## Passage
Content starts
Copy Training Images To Scratch

This is a useful first step so that we don't have different people analyzing data in the same place, and inadvertently stepping on each other's toes. You don't have to use the scratch drive: anyplace will do. For the purposes of this analysis we'll refer to this as $ROOT, even though I'm really using

ROOT=/scratch/greg/pollen/benchmarking

We start with a set of images cropped by experts using labelGUI back in 2007. Over the years we've fixed errors and removed a lot of images that seemed to be bad examples of their visual category. The resulting data is in /common/greg/pollen/scratch/images. We'll start by copy this over:

% mkdir -p $ROOT/images
% cp -R /common/greg/pollen/images/* $ROOT/images
% cd $ROOT/images
% rm -rf pecan crepemyrtle

The reason for removing pecan and crepemyrtle is that they have only 12 and 16 training examples each (as compared to hundreds or even thousands in some categories).

Generate The Appearance Model

Now generate sift features for all the images, storing the results in $ROOT/sift. First start matlab:

% matlab

At the matlab prompt,

ROOT='/scratch/greg/pollen/benchmarking';
cd(ROOT)
Content ends
## Information given
Content starts
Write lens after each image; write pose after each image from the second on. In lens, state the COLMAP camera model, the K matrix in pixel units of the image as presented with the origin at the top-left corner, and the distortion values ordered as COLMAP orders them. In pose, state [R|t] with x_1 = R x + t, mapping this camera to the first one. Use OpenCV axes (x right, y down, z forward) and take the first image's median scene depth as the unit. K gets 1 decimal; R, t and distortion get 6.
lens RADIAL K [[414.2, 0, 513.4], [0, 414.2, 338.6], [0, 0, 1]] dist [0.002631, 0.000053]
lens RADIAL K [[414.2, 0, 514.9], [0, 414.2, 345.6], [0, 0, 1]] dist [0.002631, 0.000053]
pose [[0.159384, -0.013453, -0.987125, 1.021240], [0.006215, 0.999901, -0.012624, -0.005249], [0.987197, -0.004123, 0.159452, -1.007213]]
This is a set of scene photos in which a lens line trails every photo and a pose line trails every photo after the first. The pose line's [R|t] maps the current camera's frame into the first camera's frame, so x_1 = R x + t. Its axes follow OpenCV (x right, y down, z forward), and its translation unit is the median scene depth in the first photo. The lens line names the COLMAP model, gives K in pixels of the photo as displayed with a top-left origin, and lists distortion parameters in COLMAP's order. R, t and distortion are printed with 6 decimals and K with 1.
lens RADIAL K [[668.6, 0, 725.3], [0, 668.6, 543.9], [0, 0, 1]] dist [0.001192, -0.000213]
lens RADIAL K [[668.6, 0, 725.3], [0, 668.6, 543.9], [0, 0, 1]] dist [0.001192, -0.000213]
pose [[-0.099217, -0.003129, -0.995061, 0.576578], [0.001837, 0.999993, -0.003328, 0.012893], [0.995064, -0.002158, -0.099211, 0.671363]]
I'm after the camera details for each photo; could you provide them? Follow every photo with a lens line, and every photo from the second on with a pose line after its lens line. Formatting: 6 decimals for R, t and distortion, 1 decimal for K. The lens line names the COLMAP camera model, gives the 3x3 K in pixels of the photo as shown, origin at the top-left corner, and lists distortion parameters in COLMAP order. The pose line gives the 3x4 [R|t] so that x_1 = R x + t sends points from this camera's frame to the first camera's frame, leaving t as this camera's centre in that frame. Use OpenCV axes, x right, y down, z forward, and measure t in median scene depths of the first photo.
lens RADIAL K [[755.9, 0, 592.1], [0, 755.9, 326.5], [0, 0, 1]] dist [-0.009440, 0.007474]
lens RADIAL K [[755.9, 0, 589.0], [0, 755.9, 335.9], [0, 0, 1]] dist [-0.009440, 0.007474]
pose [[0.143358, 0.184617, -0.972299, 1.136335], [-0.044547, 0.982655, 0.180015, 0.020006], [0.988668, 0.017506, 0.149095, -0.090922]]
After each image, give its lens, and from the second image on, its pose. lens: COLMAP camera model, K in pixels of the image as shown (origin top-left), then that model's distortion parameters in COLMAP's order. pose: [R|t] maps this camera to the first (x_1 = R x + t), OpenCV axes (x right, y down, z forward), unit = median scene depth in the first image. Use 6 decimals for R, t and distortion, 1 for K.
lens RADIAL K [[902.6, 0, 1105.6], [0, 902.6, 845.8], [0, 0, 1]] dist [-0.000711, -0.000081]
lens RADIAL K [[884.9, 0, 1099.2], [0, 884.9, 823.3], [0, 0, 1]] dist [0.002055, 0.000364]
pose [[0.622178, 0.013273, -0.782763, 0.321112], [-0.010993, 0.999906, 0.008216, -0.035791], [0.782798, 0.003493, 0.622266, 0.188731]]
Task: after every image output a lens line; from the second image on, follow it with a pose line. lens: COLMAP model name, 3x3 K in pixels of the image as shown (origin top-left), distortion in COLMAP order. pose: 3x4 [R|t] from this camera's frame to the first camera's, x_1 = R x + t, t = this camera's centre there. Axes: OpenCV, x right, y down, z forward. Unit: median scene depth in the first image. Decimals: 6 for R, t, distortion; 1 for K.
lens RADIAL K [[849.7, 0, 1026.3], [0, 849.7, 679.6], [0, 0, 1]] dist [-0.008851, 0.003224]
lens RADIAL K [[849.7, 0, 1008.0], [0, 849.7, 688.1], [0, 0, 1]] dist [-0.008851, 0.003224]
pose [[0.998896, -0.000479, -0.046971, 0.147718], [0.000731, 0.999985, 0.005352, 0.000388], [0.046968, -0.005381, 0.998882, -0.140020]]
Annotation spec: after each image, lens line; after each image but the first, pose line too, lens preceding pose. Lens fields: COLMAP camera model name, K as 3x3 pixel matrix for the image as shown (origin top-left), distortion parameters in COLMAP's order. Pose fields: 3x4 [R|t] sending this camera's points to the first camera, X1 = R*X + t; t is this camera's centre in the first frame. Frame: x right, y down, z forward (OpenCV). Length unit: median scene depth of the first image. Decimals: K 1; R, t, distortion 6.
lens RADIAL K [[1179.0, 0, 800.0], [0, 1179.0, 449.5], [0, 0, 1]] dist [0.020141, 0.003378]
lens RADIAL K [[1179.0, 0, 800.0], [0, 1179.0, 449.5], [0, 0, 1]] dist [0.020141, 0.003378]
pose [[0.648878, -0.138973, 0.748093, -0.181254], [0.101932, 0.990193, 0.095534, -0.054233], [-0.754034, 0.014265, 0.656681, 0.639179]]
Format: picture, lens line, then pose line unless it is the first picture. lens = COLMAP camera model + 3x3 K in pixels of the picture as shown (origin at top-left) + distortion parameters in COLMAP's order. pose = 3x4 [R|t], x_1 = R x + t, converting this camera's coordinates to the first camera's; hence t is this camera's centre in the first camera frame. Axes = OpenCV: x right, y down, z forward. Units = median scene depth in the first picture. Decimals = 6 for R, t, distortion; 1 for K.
Content ends
## Exercise tasks
#1 In the pollen benchmarking walkthrough, why are the pecan and crepemyrtle categories deleted?
#2 Continue the pollen benchmarking walkthrough from its last line.

## Expected responses
#1 They have only 12 and 16 training examples each.

#2
cd images
siftpollen('../sift',getcategories);

Optional: on a machine with multiple processors, you can speed siftpollen up by a factor of ~8 or so by typing "matlabpool" first.

When siftpollen is done, go to where the SIFT features are and generate the appearance model, storing the results in $ROOT/spm. The appearance model is based on the Spatial Pyramid Matching (SPM) algorithm of Lazebnik et. al. (CVPR 2006).

cd ../sift
histpollen('../spm',getcategories,100,100,200);
cd ../spm
trainpollen(100,100,200);

The 3 numbers above tell trainpollen to choose 100 training and 100 test images per category, and to cluster the SIFT features into a vocabulary of 200 words (just as Lazebnik et. al did).

The resulting histograms, match kernel and fully trained SVM are stored as --- , --- and --- (respectively).

Generate the Shape+Brightness Model

Because it matches SIFT features only, SPM is insensitive to scale and brightness. These features are captured in a second model, which we will now train:

cd(ROOT);
cd images
makestats(getcategories,200);



Testing: Original Dataset, Pre-cropped Images

First let's test stages 4 and 5. How well can the computer classify images that have already had boxes drawn around them? This is equivalent to assuming stages 2 and 3 above perform perfectly.

Then we'll be ready to find the true end-to-end performance of the complete system by classifying pollen with classifypollen() - which is what we ultimately care about.

Appearance Model

Appearance Oct12 2010.png

I'll start by testing the appearance model by itself. This is the model that classifies each cropped pollen grain candidate using Spatial Pyramid Matching on a dense grid of SIFT features. In other words, it knows nothing about the absolute brightness or size of any image.

The reason for starting with this model is that we have mechanical turk data on how humans perform on the exact same task. So it makes for an interesting comparison.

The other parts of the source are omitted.